One immediate one – though one I know how to deal with – is that now every single multi-dispatch is, in the unoptimized case, two Raku level invocations. Remember this hits every single operator invocation. Yes, ouch. This means that if we want to implement this scheme without a bad performance hit, we have to implement some basic inlining support.

An issue I don’t want to consider right now – but will probably happen – is a stream of (very justified) complaints from Raku users that “I have to write this proto thing that I never had to before – why the boilerplate?”
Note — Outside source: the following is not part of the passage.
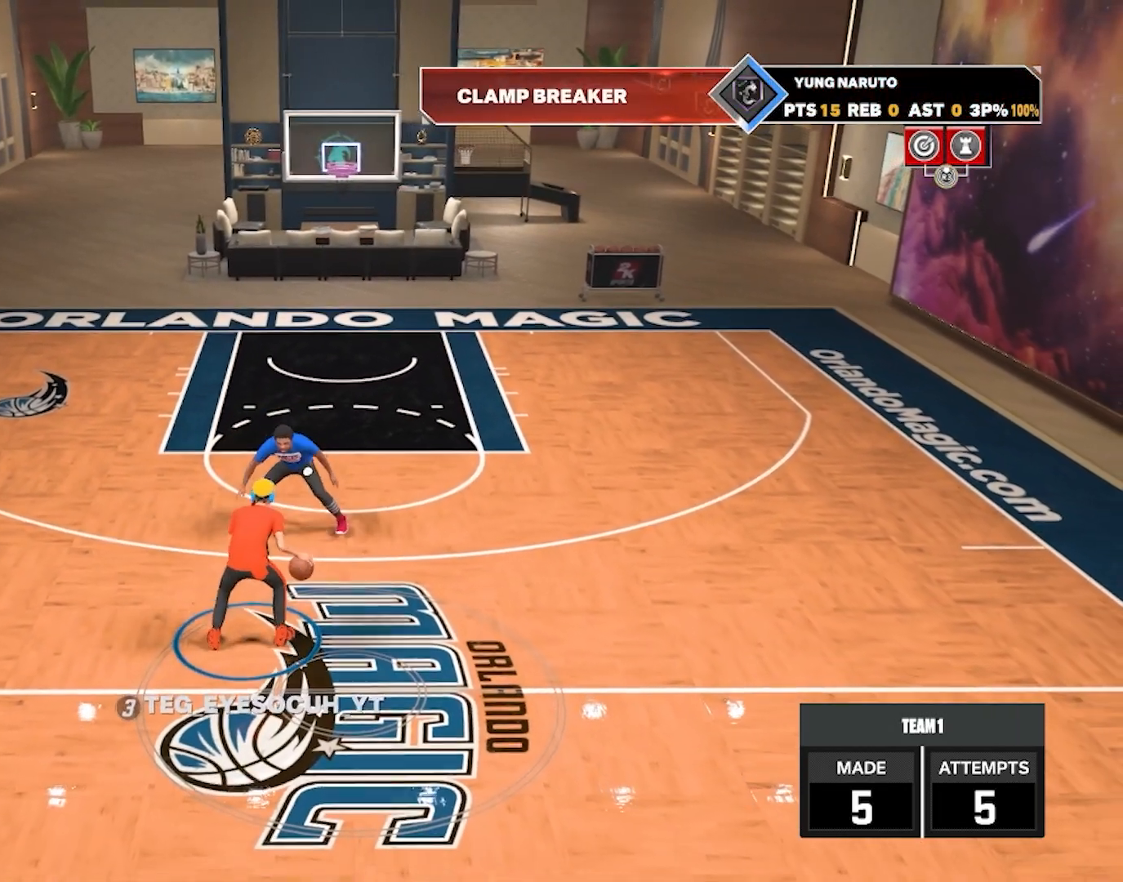
{"buttons": [], "left_stick": "center", "right_stick": "center", "events": [[83, "left_stick", "center"], [100, "R2", "up"]]}
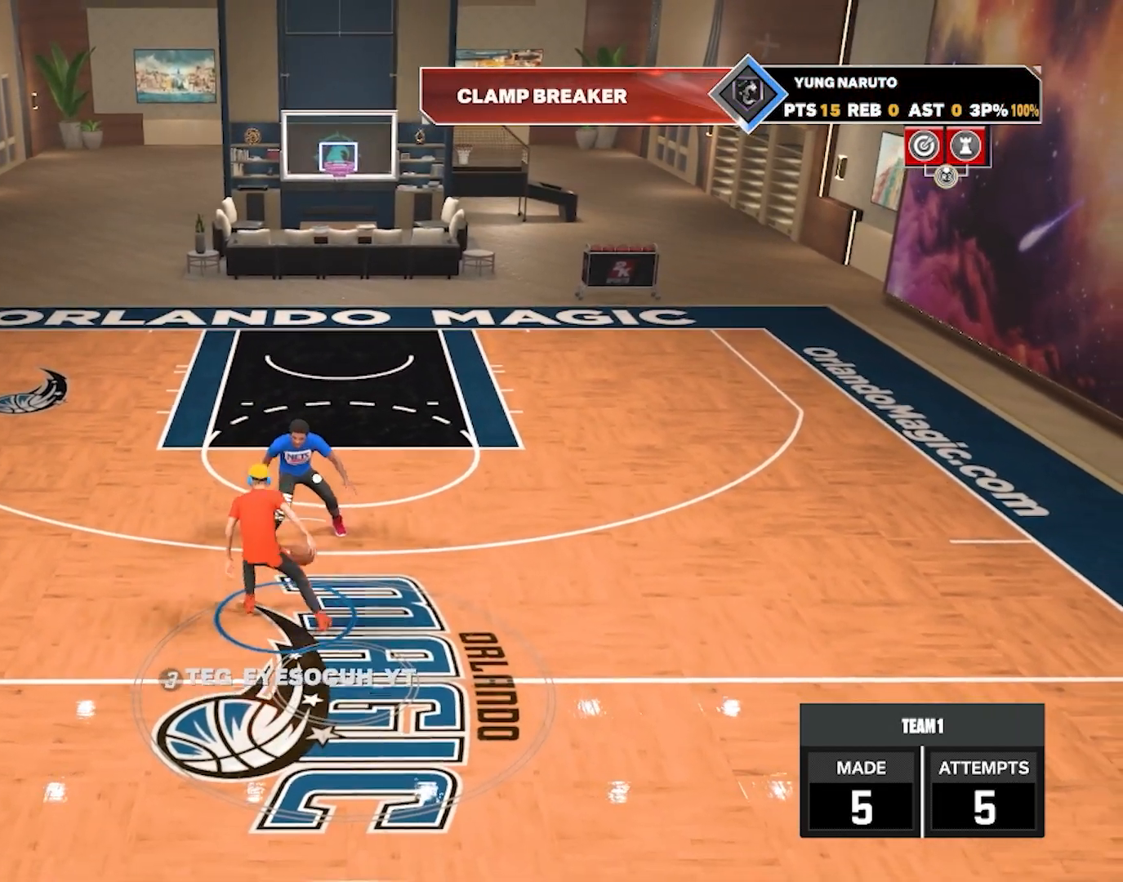
{"buttons": ["R2"], "left_stick": "center", "right_stick": "center", "events": [[383, "right_stick", "down-right"], [400, "R2", "down"], [500, "right_stick", "center"]]}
Here’s the one that is making my life much trickier, though. Consider:

class Drink { }
class Beer is Drink { }

proto foo($x) { {*} }
multi foo(Drink $x) { 42 }

my $c;
{
    multi foo(Beer $x) { 69 }

    $c = &foo;

    &foo.wrap(sub ($x) { "lol " ~ callsame; });
}

say $c(Beer.new);
say foo(Beer.new);

I think most folks would agree the output of this should be “lol 69”, followed by “lol 42”. The question is, how do we actually make this work? Consider what’s in $c. It references some &foo from the inner scope. But here’s the problem: what is this &foo?

It can’t just mean the proto, because otherwise it doesn’t capture the notion of the candidate list from the point of view of the inner scope.
BUT when we call .wrap – or any other methods – we are calling them on the proto. And note that it clearly influenced the proto itself, not some clone of it, because it’s changed from the point of view of the outer scope too.

That is, it needs to be the proto apart from when we do a dispatch. But that’s not where the problems end. Suppose we did manage to delegate all method calls off to the proto apart from .candidates, which obtains the current view of the candidate list. How does the {*} inside the (now wrapped) proto, which actually enters the multi-dispatcher, get hold of this candidate list?

We have a kind of inside-out thing going on here. On the one hand, we’re invoking the proto to do the multiple dispatch, but the proto is actually just calling a wrapper, which wants to have its own candidate list. That is, if you imagine a stack of dispatchers, we have the candidate list for the multi-dispatcher in our hands when we invoke the proto, but it instead wants to push a wrapper dispatcher on the stack to go through the wrapper candidate list. It’s not until we hit the {*} – if we ever do – that we need to take the candidate list from the scope we captured a reference in (or invoked from, in the simple case) and give it to the multi-dispatcher.

And coming up with a robust – let alone performant – implementation of this is what’s currently tying me in knots. I didn’t even talk about closure semantics yet. Consider:

class Drink { }
class Beer is Drink { }

proto foo($x) { * }

my $c;
multi foo(Beer $x) { $c = { nextsame } }
multi foo(Drink $x) { say "badger" }

foo(Beer.new);
$c for ^4;

For this to work, the current state of the candidate list iteration also needs to be lexically scoped too. We currently make this work in the methods case in Rakudo by making the dispatch state immutable and storing it in a lexical. Anyway, it’s yet another thing to consider into the design.

I guess my overall gripe here is that we’re going from a model that) is easy enough to implement and understand (despite having some real issues for “power users”), to something that seems to have a less obvious clean implementation, makes people write more boilterplate and relies on inlining optimizations to be decently performant. And while the specification offers the implementor a wish list of things that should work, there’s not so much in the way of guidance on how one might actually structure things.